Difference Between Caths?

Iin last night’s Public Radio news, there was a story on
"right-heart" catherizations causing an unexpected 20% in the
death rate in the first 30 days after the proceedure. This
morning’s paper also ran the same story but with a little more
detail. It appears this cath uses the neck artery vs. the groin
area, but I’m curious if that’s the only difference ( having
just recently had the "standard" procedure less than 2 weeks
ago, it has understandably tweaked my curiousity). Does anyone
have some info on this report?

ted
(ted.w…@columbiasc.ncr.com)

9 Responses to “Difference Between Caths?”

  1. admin says:

    I understand that the citation for this article is:

    Connors-A-F. Et. Al. "Effectiveness of right heart catheterization in the
    initial care of critically ill patients." JAMA. Sept 18, 276(11): 889-897.

    - Hide quoted text — Show quoted text -

    On Wed, 18 Sep 1996, webbte wrote:
    > Iin last night’s Public Radio news, there was a story on
    > "right-heart" catherizations causing an unexpected 20% in the
    > death rate in the first 30 days after the proceedure. This
    > morning’s paper also ran the same story but with a little more
    > detail. It appears this cath uses the neck artery vs. the groin
    > area, but I’m curious if that’s the only difference ( having
    > just recently had the "standard" procedure less than 2 weeks
    > ago, it has understandably tweaked my curiousity). Does anyone
    > have some info on this report?

    > ted
    > (ted.w…@columbiasc.ncr.com)

  2. admin says:

    In a previous article, ted.w…@columbiasc.ncr.com (webbte) says:

    >Iin last night’s Public Radio news, there was a story on
    >"right-heart" catherizations causing an unexpected 20% in the
    >death rate in the first 30 days after the proceedure. This
    >morning’s paper also ran the same story but with a little more
    >detail. It appears this cath uses the neck artery vs. the groin
    >area, but I’m curious if that’s the only difference ( having
    >just recently had the "standard" procedure less than 2 weeks
    >ago, it has understandably tweaked my curiousity). Does anyone
    >have some info on this report?

    >ted
    >(ted.w…@columbiasc.ncr.com)

    If you mean an angiogram when you say "the most commonly used cath procedure",
    there are major differences.. Catheterization for an angiogram does
    _not_ enter the heart, but enters the arteries supplying the heart
    muscles. This process has been widely used for years; in experienced
    hand, less than 2% of patients have effecxts which require emergency
    bypass surgery, and less than ).5% die. In the hospital where I
    received several such treatments, a stand-by OR team is always ready during
    catheterization procedures.
     If you had balloon angioplasty (PTCA) there is an additional
    delayed "risk" of having the artery re-close and requiring further
    treatment — they say 30-50% within six months.  I suspect that
    now, the regular prescription of "statins" will reduce this
    occurrence.
            Stewart Rowe sr…@tso.cin.ix.net

  3. admin says:

    >On Wed, 18 Sep 1996, webbte wrote:

    >> Iin last night’s Public Radio news, there was a story on
    >> "right-heart" catherizations causing an unexpected 20% in the
    >> death rate in the first 30 days after the proceedure. This
    >> morning’s paper also ran the same story but with a little more
    >> detail. It appears this cath uses the neck artery vs. the groin
    >> area, but I’m curious if that’s the only difference.

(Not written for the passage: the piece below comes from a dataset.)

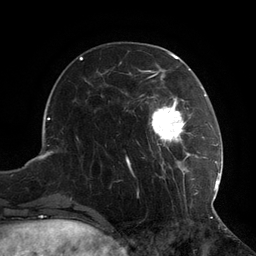
Breast MRI (dynamic contrast-enhanced), one axial slice; position 35 of 134 along the scan axis; cropped to one breast; dynamic contrast-enhanced series, time point 2 of 6 at this slice position (early post-contrast); 3 T; TE 2.7 ms, TR 6.5 ms; 256 × 256 image matrix, field of view 200 × 200 mm. Female patient.
Outlined on this slice (semi-automatic segmentation, software-assisted and operator-edited):
- enhancing-tissue mask used for the functional tumour volume (all voxels passing the contrast-enhancement thresholds inside the analysis volume; usually the tumour): bounding box <126,73,217,208> (left, top, right, bottom; pixels)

      Neck vs. groin is a NONdifference, as it happens.

      Catheterization for workup of coronary artery disease involves
    entering the left (arterial) side of the circulation.  This is now
    routinely done via the femoral artery, entering in the groin, but the
    definining characteristic is the set of vessels you end up in, not how
    you get there.  Left-sided catheterization also sometimes crosses the
    aortic valve to look at the left ventricle (the most common site of
    heart-attack damage) and at the mitral & aortic valves.  Left-sided
    catheterization is associated with a small but nonzero mortality (say,
    0.1%), but since it’s used in defining who should get which surgery,
    and since the surgery is associated with mortality that’s at least an
    order of magnitude more frequent, left-sided catheterization is taken
    seriously, and it’s probably not done often in people who will not (on
    average) benefit from it.

      Right-sided catheterization involves entering the venous side of the
    circulation.  The vein of entrance is probably now most commonly one
    of those in the neck, but some physicians prefer to use the subclavian
    vein (just under the collarbone), and a few get in via a vein in the
    arm.  The main use of right-sided catheterization involves getting the
    catheter tip all the way through the right side of the heart and out
    the other side into the pulmonary circulation, where transducer-tipped
    catheters allow one to do pressure & flow measurements.  These are
    often sought in patients with serious, unstable heart disease.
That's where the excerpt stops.